Wednesday, September 09, 2015 1:23 PM
The nation’s founders were agrarian—to them, independence and liberty seemed a simple enough thing—a farm for everyone and everyone on their own farm. And for our first century, there were few indications that America would ever be anything other than a bunch of farmers.
But with industrialization came factories—and with factories came two enemies of liberty—men with hitherto unimagined wealth and power—and a labor pool ripe for abuse and persecution. With slavery still part of our culture, it was easy to mistake any large work-force as ‘owned’ and devoid of privilege—and early factory workers saw working conditions not much different from slavery—even the children worked a full day (but without, of course, full pay) and no one got reasonable hours, time off, or safe working conditions.
We have spent more than a century now, beating back these persecutions with legislation—trying to get owners and business leaders to see their labor pool as human beings, while they scream about the only thing that matters to them—profits. But even that is just an excuse, since productivity often increases when employees are treated with the respect any human being deserves. We killed each other in stacks, like cordwood, over some of us still wanting to be slave-owners—it’s no surprise that we still struggle with the relationship between workers and owners. And our migrant workers (or, as the media likes to tag them—the ‘immigration problem’) only come here because those who employ them can’t resist an employee who works for almost nothing and has no civil rights to speak of.
This ideal we all have—that a person must earn their way in this world—made perfect sense in an agrarian culture—cows don’t milk themselves and farming, in general, is pretty demanding of the farmer. If a person went hungry, it was most likely because they neglected their chores. In modern life, we still see an approximation of this—but the complexity of modern life has people working for institutions, rather than for themselves. The industrial age made the common run into a labor pool—and owners have used that labor pool without having any sense of responsibility for their employees. It is up to the workers to find their own place, to prepare themselves with the required skillset, to locate themselves where the jobs are, etc.
We have even interpreted this condition as ‘independence’—we are all free to work where we want, for whomever we want. We imagine that there is an element of competition there—that owners will have to make allowances for their employees needs or those people will go work for someone else—leaving the owner without labor—but this is an imaginary condition. There are always more-needy workers who will take the place of any employees who object to being treated like slaves. Owners, by virtue of being employers, can even claim that they support the work force—that everyone in America makes a living through their beneficence.

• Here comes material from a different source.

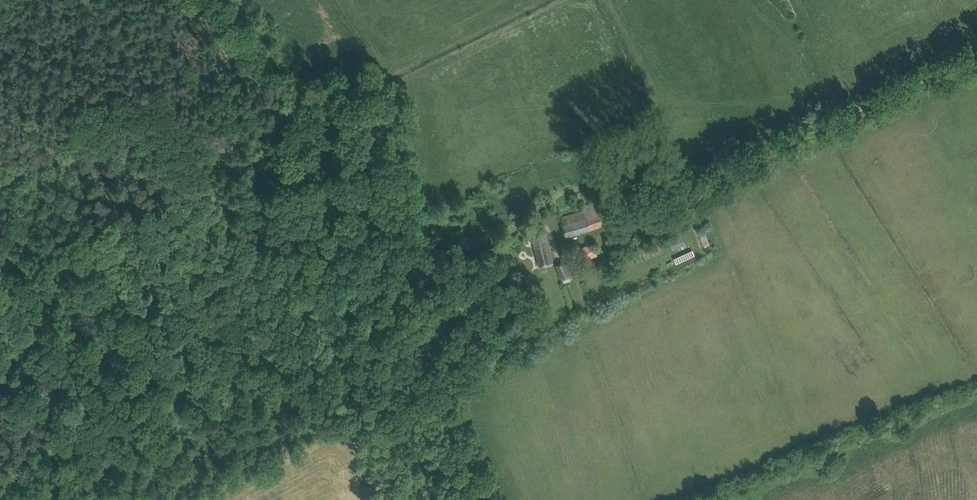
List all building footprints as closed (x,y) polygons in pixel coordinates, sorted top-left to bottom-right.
[(566,236),(590,229),(614,220),(605,198),(581,205),(583,210),(560,216),(566,236)] [(685,211),(680,213),(686,226),(691,224),(685,211)] [(545,236),(542,225),(530,228),(539,266),(552,263),(545,236)] [(704,229),(698,231),(704,247),(709,244),(704,229)] [(581,247),(586,260),(598,256),(593,242),(581,247)] [(669,265),(688,257),(685,250),(666,258),(669,265)] [(557,265),(562,279),(571,275),(565,261),(557,265)] [(526,318),(530,328),(545,321),(541,312),(526,318)]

While that is true, in a sense, it is also just one way of looking at the situation—I see it as owners taking labor for granted, using what they need and letting the rest go to hell, for all they care. If we look at the entire citizenry as ‘a labor force’, then we see that owners are actually very irresponsible and careless about those they rely on to get done the work that keeps owners rich and powerful. When government tries to intervene, to create programs to care for the ‘outsiders’, those who don’t fit into business’s plans or who are unable to work, owners band together, complain about ‘big government’, and insist that it is un-American to support anyone who doesn’t slave for them, like they’re supposed to.
At the same time, modern businesses are rushing to increase that ‘outsider’ group through digital tech and robotics. While they want any laborers that aren’t specifically working for them to live in poverty, they also seek to increase profits by putting more people into the street. With the speedy growth of AI and robotics, it won’t be long before we are all out on the street—will it be wrong of government to help us then? Imagine how heavily the government will have to tax those business-owners to feed a nation of unemployed. But if the government doesn’t support us, how will we become customers for the business-owners to enrich themselves through?
Henry Ford (a horrible fascist and anti-Semite) did have one important insight—he paid his workers so well that they were able to become his customers. Work out the profit on that, today’s small-minded CEO. Somewhere along the way, business-owners have forgotten that America’s workers are also America’s consumers—and the less they make, the less they spend. By greedily straining after every last penny of profit, Business has actually constricted itself into a depressed economy—at a time when America should be virtually exploding with innovation and commerce. Still, that’s old news.
The new problem is the disappearance of work—underpaid workers don’t spend much, but unemployed workers replaced by robots don’t make a dime. When every factory in America becomes automated, who is going to buy their stuff? This already happened once—everyone in the country used to be a farmer. With the dawn of the Industrial Age, powered farm equipment made most crowd-sourced farming chores into a job done by one guy sitting on a tractor, plow, seeder, or harvester. Had industry not also spawned cities, and factory jobs, we would have had a country of idle indigents—‘Okies’ from coast to coast, with nowhere to go for new jobs.
Now we face the disappearance of city jobs, factory jobs—even truck drivers are less than a generation away from going the way of the buggy whip. It’s time we started to look at all of us as ‘the labor force’. It’s time we started to imagine a world where there is no work to be paid for—how will we live in a world where the living is too easy?